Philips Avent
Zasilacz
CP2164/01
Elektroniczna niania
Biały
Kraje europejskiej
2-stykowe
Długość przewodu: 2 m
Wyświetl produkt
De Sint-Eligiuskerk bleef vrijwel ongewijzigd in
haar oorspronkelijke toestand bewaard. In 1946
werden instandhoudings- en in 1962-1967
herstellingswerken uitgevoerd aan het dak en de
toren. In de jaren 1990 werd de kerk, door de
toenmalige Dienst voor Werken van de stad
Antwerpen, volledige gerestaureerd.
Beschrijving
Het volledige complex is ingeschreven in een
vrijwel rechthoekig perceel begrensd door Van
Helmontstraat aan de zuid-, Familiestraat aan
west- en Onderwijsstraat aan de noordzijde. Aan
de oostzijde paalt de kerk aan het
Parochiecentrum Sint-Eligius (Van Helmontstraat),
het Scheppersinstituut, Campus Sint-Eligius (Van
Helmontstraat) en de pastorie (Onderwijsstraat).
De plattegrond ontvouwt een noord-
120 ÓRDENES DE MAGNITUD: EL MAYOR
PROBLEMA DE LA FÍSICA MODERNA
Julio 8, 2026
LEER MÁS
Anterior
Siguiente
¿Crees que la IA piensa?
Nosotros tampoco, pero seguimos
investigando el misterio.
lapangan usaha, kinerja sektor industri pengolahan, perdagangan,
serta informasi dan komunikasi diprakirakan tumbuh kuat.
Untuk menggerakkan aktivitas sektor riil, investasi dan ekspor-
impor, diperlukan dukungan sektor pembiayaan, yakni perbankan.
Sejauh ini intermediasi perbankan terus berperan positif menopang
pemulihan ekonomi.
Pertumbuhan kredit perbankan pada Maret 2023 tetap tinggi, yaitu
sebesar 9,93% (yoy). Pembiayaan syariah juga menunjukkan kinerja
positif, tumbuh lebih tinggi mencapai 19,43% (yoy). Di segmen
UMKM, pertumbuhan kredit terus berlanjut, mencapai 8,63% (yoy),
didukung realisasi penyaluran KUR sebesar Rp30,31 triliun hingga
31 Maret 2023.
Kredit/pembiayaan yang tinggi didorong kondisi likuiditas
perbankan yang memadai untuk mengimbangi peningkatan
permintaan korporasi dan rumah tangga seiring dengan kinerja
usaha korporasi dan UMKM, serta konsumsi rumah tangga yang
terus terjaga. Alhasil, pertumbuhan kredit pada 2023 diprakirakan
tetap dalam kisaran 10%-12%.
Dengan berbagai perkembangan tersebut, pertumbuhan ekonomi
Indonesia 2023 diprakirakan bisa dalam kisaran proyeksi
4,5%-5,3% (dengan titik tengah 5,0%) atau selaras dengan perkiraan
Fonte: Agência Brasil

* WHAT IS NEEDED
Look above for the line with "Sejauh ini intermediasi" and the line with "31 Maret 2023.". Retype those two lines and every line between them exactly, adding nothing.

* ANSWER SECTION
Sejauh ini intermediasi perbankan terus berperan positif menopang
pemulihan ekonomi.
Pertumbuhan kredit perbankan pada Maret 2023 tetap tinggi, yaitu
sebesar 9,93% (yoy). Pembiayaan syariah juga menunjukkan kinerja
positif, tumbuh lebih tinggi mencapai 19,43% (yoy). Di segmen
UMKM, pertumbuhan kredit terus berlanjut, mencapai 8,63% (yoy),
didukung realisasi penyaluran KUR sebesar Rp30,31 triliun hingga
31 Maret 2023.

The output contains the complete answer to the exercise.